◆ **TASK**
Repeat exactly the lines that run from the start of the records below to the line with "Y1753701D3*", including both of those lines but not the pictures.

++++++

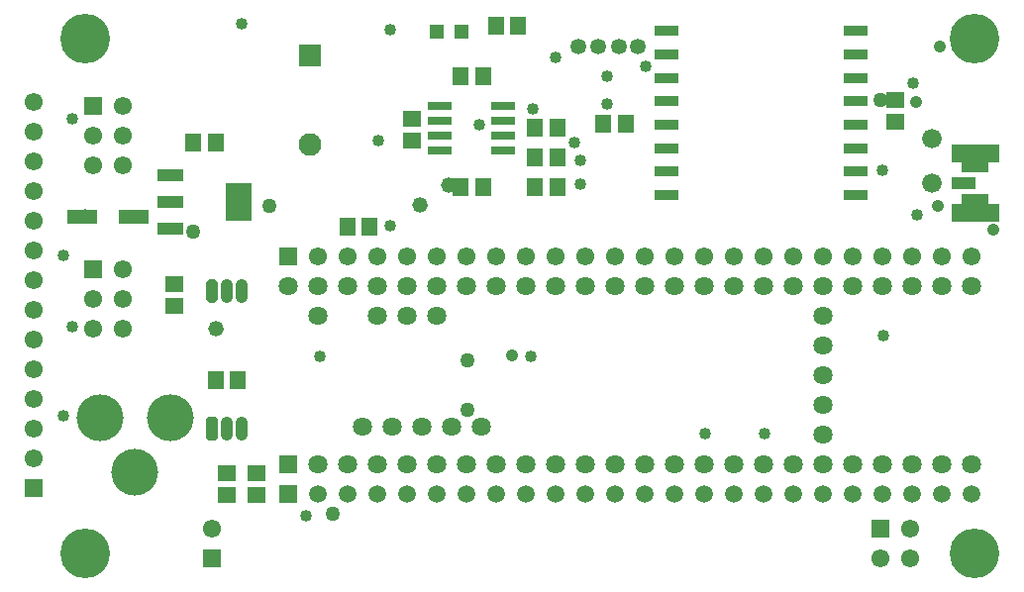
<source format=gts>
G04 DipTrace 3.0.0.2*
G04 Teensy3.6TouchDisplayLoRa.gts*
%MOIN*%
G04 #@! TF.FileFunction,Soldermask,Top*
G04 #@! TF.Part,Single*
%AMOUTLINE4*
4,1,8,
-0.019685,-0.029528,
-0.009843,-0.03937,
0.009843,-0.03937,
0.019685,-0.029528,
0.019685,0.029528,
0.009843,0.03937,
-0.009843,0.03937,
-0.019685,0.029528,
-0.019685,-0.029528,
0*%
%AMOUTLINE5*
4,1,8,
-0.020685,-0.029942,
-0.010257,-0.04037,
0.010257,-0.04037,
0.020685,-0.029942,
0.020685,0.029942,
0.010257,0.04037,
-0.010257,0.04037,
-0.020685,0.029942,
-0.020685,-0.029942,
0*%
%AMOUTLINE7*
4,1,4,
-0.03937,-0.015748,
0.03937,-0.015748,
0.03937,0.015748,
-0.03937,0.015748,
-0.03937,-0.015748,
0*%
%AMOUTLINE8*
4,1,4,
0.03937,0.015748,
-0.03937,0.015748,
-0.03937,-0.015748,
0.03937,-0.015748,
0.03937,0.015748,
0*%
%AMOUTLINE9*
4,1,4,
0.08,-0.03,
0.08,0.03,
-0.08,0.03,
-0.08,-0.03,
0.08,-0.03,
0*%
%AMOUTLINE10*
4,1,4,
0.04,-0.02,
0.04,0.02,
-0.04,0.02,
-0.04,-0.02,
0.04,-0.02,
0*%
%ADD13C,0.04*%
%ADD29C,0.05*%
%ADD31C,0.066*%
%ADD35R,0.1X0.05*%
%ADD36C,0.15748*%
%ADD37R,0.059055X0.059055*%
%ADD38C,0.059055*%
%ADD40C,0.05315*%
%ADD41R,0.047244X0.047244*%
%ADD46R,0.064173X0.064173*%
%ADD47C,0.064173*%
%ADD64C,0.167*%
%ADD66C,0.042*%
%ADD68C,0.052*%
%ADD74R,0.08074X0.025622*%
%ADD76R,0.086646X0.129953*%
%ADD78R,0.086646X0.039402*%
%ADD86C,0.076803*%
%ADD88R,0.076803X0.076803*%
%ADD90O,0.04137X0.08074*%
%ADD96C,0.061055*%
%ADD98R,0.061055X0.061055*%
%ADD104R,0.061055X0.053181*%
%ADD106R,0.053181X0.061055*%
%ADD117OUTLINE4*%
%ADD118OUTLINE5*%
%ADD120OUTLINE7*%
%ADD121OUTLINE8*%
%ADD122OUTLINE9*%
%ADD123OUTLINE10*%
%FSLAX26Y26*%
G04*
G70*
G90*
G75*
G01*
G04 TopMask*
%LPD*%
D68*
X1793583Y1685209D3*
X1892630Y1751251D3*
X1106126Y1268701D3*
D66*
X2106021Y1175954D3*
X3724601Y1599824D3*
X3537121Y1681066D3*
X3465903Y2031122D3*
X3543370Y2218509D3*
D64*
X3661418Y511811D3*
X669292D3*
Y2244095D3*
X3661418D3*
D13*
X2249756Y2181013D3*
X1193617Y2293502D3*
X1656068Y1899793D3*
X1693701Y2273701D3*
X3349641Y1799803D3*
X1693701Y1613701D3*
D29*
X3343391Y2037278D3*
D13*
X2753701Y913701D3*
X2953701D3*
X593701Y1513701D3*
X2313701Y1893701D3*
X2424738Y2024780D3*
Y2118520D3*
X1456089Y1174869D3*
X3468378Y1649819D3*
X2555974Y2149767D3*
X2168515Y1174869D3*
X2333701Y1833701D3*
Y1753701D3*
X2174764Y2006032D3*
X1993701Y1953701D3*
X3455879Y2093523D3*
X3355890Y1243612D3*
X668672Y1649819D3*
D29*
X1499835Y643675D3*
X1953701Y993701D3*
X1956037Y1162370D3*
X1031134Y1593575D3*
X1287357Y1681066D3*
D13*
X1412344Y637425D3*
X624927Y1974785D3*
Y1274858D3*
X593701Y973701D3*
D31*
X3518701Y1756200D3*
D106*
X2256103Y1743701D3*
X2181299D3*
D104*
X3393701Y2037360D3*
Y1962557D3*
X1768557Y1974785D3*
Y1899982D3*
D106*
X1549830Y1612323D3*
X1624633D3*
X2256103Y1943701D3*
X2181299D3*
D35*
X831201Y1643701D3*
X656201D3*
D106*
X1031299Y1893701D3*
X1106103D3*
D31*
X3518701Y1906200D3*
D36*
X953071Y968701D3*
X716851D3*
X834961Y783662D3*
D98*
X493701Y731701D3*
D96*
Y831701D3*
Y931701D3*
Y1031701D3*
Y1131701D3*
Y1231701D3*
Y1331701D3*
Y1431701D3*
Y1531701D3*
Y1631701D3*
Y1731701D3*
Y1831701D3*
Y1931701D3*
Y2031701D3*
D98*
X1093701Y493701D3*
D96*
Y593701D3*
D98*
X3343701D3*
D96*
X3443701D3*
X3343701Y493701D3*
X3443701D3*
D40*
X2528701Y2218701D3*
X2463701D3*
X2393701D3*
X2328701D3*
D98*
X693701Y1468701D3*
D96*
X793701D3*
X693701Y1368701D3*
X793701D3*
X693701Y1268701D3*
X793701D3*
D98*
X693701Y2018701D3*
D96*
X793701D3*
X693701Y1918701D3*
X793701D3*
X693701Y1818701D3*
X793701D3*
D41*
X1935029Y2268701D3*
X1852352D3*
D118*
X1093701Y931145D3*
D90*
X1143701D3*
X1193701D3*
D117*
X1093701Y1393701D3*
D90*
X1143701D3*
X1193701D3*
D106*
X2006103Y2118701D3*
X1931299D3*
X1181103Y1093628D3*
X1106299D3*
D104*
X968641Y1418593D3*
Y1343790D3*
D106*
X1931299Y1743701D3*
X2006103D3*
X2050019Y2287439D3*
X2124822D3*
D104*
X1143701Y706299D3*
Y781103D3*
X1243701Y706299D3*
Y781103D3*
D106*
X2412239Y1956037D3*
X2487042D3*
X2256103Y1843701D3*
X2181299D3*
D88*
X1424945Y2187055D3*
D86*
Y1887843D3*
D120*
X3262598Y1718110D3*
Y1796851D3*
Y1875591D3*
Y1954331D3*
Y2033071D3*
Y2111811D3*
Y2190551D3*
Y2269292D3*
D121*
X2624803D3*
Y2190551D3*
Y2111811D3*
Y2033071D3*
Y1954331D3*
Y1875591D3*
Y1796851D3*
Y1718110D3*
D37*
X1349950Y712454D3*
D38*
X1449950D3*
X1549950D3*
X1649950D3*
X1749950D3*
X1849950D3*
X1949950D3*
X2049950D3*
X2149950D3*
X2249950D3*
X2349950D3*
X2449950D3*
X2549950D3*
X2649950D3*
X2749950D3*
X2849950D3*
X2949950D3*
X3049950D3*
X3149950D3*
X3249950D3*
X3349950D3*
X3449950D3*
X3549950D3*
X3649950D3*
D46*
X1349950Y812454D3*
D47*
X1449950D3*
X1549950D3*
X1649950D3*
X1749950D3*
X1849950D3*
X1949950D3*
X2049950D3*
X2149950D3*
X2249950D3*
X2349950D3*
X2449950D3*
X2549950D3*
X2649950D3*
X2749950D3*
X2849950D3*
X2949950D3*
X3049950D3*
X3149950D3*
X3249950D3*
X3349950D3*
X3449950D3*
X3549950D3*
X3649950D3*
X3149950Y912454D3*
Y1012454D3*
Y1112454D3*
Y1212454D3*
Y1312454D3*
Y1412454D3*
X3249950D3*
X3349950D3*
X3449950D3*
X3549950D3*
X3649950D3*
X3049950D3*
X2949950D3*
X2849950D3*
X2749950D3*
X2649950D3*
X2549950D3*
X2449950D3*
X2349950D3*
X2249950D3*
X2149950D3*
X2049950D3*
X1949950D3*
X1849950D3*
X1749950D3*
X1649950D3*
X1549950D3*
X1449950D3*
X1349950D3*
X1449950Y1312454D3*
X1649950D3*
X1749950D3*
X1849950D3*
X1599950Y937454D3*
X1699950D3*
X1799950D3*
X1899950D3*
X1999950D3*
D78*
X954528Y1784252D3*
Y1693701D3*
Y1603150D3*
D76*
X1182874Y1693701D3*
D74*
X2075000Y1868701D3*
Y1918701D3*
Y1968701D3*
Y2018701D3*
X1862402D3*
Y1968701D3*
Y1918701D3*
Y1868701D3*
D98*
X1349950Y1512454D3*
D96*
X1449950D3*
X1549950D3*
X1649950D3*
X1749950D3*
X1849950D3*
X1949950D3*
X2049950D3*
X2149950D3*
X2249950D3*
X2349950D3*
X2449950D3*
X2549950D3*
X2649950D3*
X2749950D3*
X2849950D3*
X2949950D3*
X3049950D3*
X3149950D3*
X3249950D3*
X3349950D3*
X3449950D3*
X3549950D3*
X3649950D3*
G36*
X3616682Y1683270D2*
X3708694D1*
Y1719332D1*
X3616682D1*
Y1683270D1*
G37*
G36*
X3708746Y1829052D2*
X3616682D1*
Y1793146D1*
X3708746D1*
Y1829052D1*
G37*
D122*
X3663702Y1856200D3*
Y1656200D3*
D123*
X3623702Y1756200D3*
M02*

</source>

++++++

◆ **PROBLEM SOLUTION**
<source format=gts>
G04 DipTrace 3.0.0.2*
G04 Teensy3.6TouchDisplayLoRa.gts*
%MOIN*%
G04 #@! TF.FileFunction,Soldermask,Top*
G04 #@! TF.Part,Single*
%AMOUTLINE4*
4,1,8,
-0.019685,-0.029528,
-0.009843,-0.03937,
0.009843,-0.03937,
0.019685,-0.029528,
0.019685,0.029528,
0.009843,0.03937,
-0.009843,0.03937,
-0.019685,0.029528,
-0.019685,-0.029528,
0*%
%AMOUTLINE5*
4,1,8,
-0.020685,-0.029942,
-0.010257,-0.04037,
0.010257,-0.04037,
0.020685,-0.029942,
0.020685,0.029942,
0.010257,0.04037,
-0.010257,0.04037,
-0.020685,0.029942,
-0.020685,-0.029942,
0*%
%AMOUTLINE7*
4,1,4,
-0.03937,-0.015748,
0.03937,-0.015748,
0.03937,0.015748,
-0.03937,0.015748,
-0.03937,-0.015748,
0*%
%AMOUTLINE8*
4,1,4,
0.03937,0.015748,
-0.03937,0.015748,
-0.03937,-0.015748,
0.03937,-0.015748,
0.03937,0.015748,
0*%
%AMOUTLINE9*
4,1,4,
0.08,-0.03,
0.08,0.03,
-0.08,0.03,
-0.08,-0.03,
0.08,-0.03,
0*%
%AMOUTLINE10*
4,1,4,
0.04,-0.02,
0.04,0.02,
-0.04,0.02,
-0.04,-0.02,
0.04,-0.02,
0*%
%ADD13C,0.04*%
%ADD29C,0.05*%
%ADD31C,0.066*%
%ADD35R,0.1X0.05*%
%ADD36C,0.15748*%
%ADD37R,0.059055X0.059055*%
%ADD38C,0.059055*%
%ADD40C,0.05315*%
%ADD41R,0.047244X0.047244*%
%ADD46R,0.064173X0.064173*%
%ADD47C,0.064173*%
%ADD64C,0.167*%
%ADD66C,0.042*%
%ADD68C,0.052*%
%ADD74R,0.08074X0.025622*%
%ADD76R,0.086646X0.129953*%
%ADD78R,0.086646X0.039402*%
%ADD86C,0.076803*%
%ADD88R,0.076803X0.076803*%
%ADD90O,0.04137X0.08074*%
%ADD96C,0.061055*%
%ADD98R,0.061055X0.061055*%
%ADD104R,0.061055X0.053181*%
%ADD106R,0.053181X0.061055*%
%ADD117OUTLINE4*%
%ADD118OUTLINE5*%
%ADD120OUTLINE7*%
%ADD121OUTLINE8*%
%ADD122OUTLINE9*%
%ADD123OUTLINE10*%
%FSLAX26Y26*%
G04*
G70*
G90*
G75*
G01*
G04 TopMask*
%LPD*%
D68*
X1793583Y1685209D3*
X1892630Y1751251D3*
X1106126Y1268701D3*
D66*
X2106021Y1175954D3*
X3724601Y1599824D3*
X3537121Y1681066D3*
X3465903Y2031122D3*
X3543370Y2218509D3*
D64*
X3661418Y511811D3*
X669292D3*
Y2244095D3*
X3661418D3*
D13*
X2249756Y2181013D3*
X1193617Y2293502D3*
X1656068Y1899793D3*
X1693701Y2273701D3*
X3349641Y1799803D3*
X1693701Y1613701D3*
D29*
X3343391Y2037278D3*
D13*
X2753701Y913701D3*
X2953701D3*
X593701Y1513701D3*
X2313701Y1893701D3*
X2424738Y2024780D3*
Y2118520D3*
X1456089Y1174869D3*
X3468378Y1649819D3*
X2555974Y2149767D3*
X2168515Y1174869D3*
X2333701Y1833701D3*
Y1753701D3*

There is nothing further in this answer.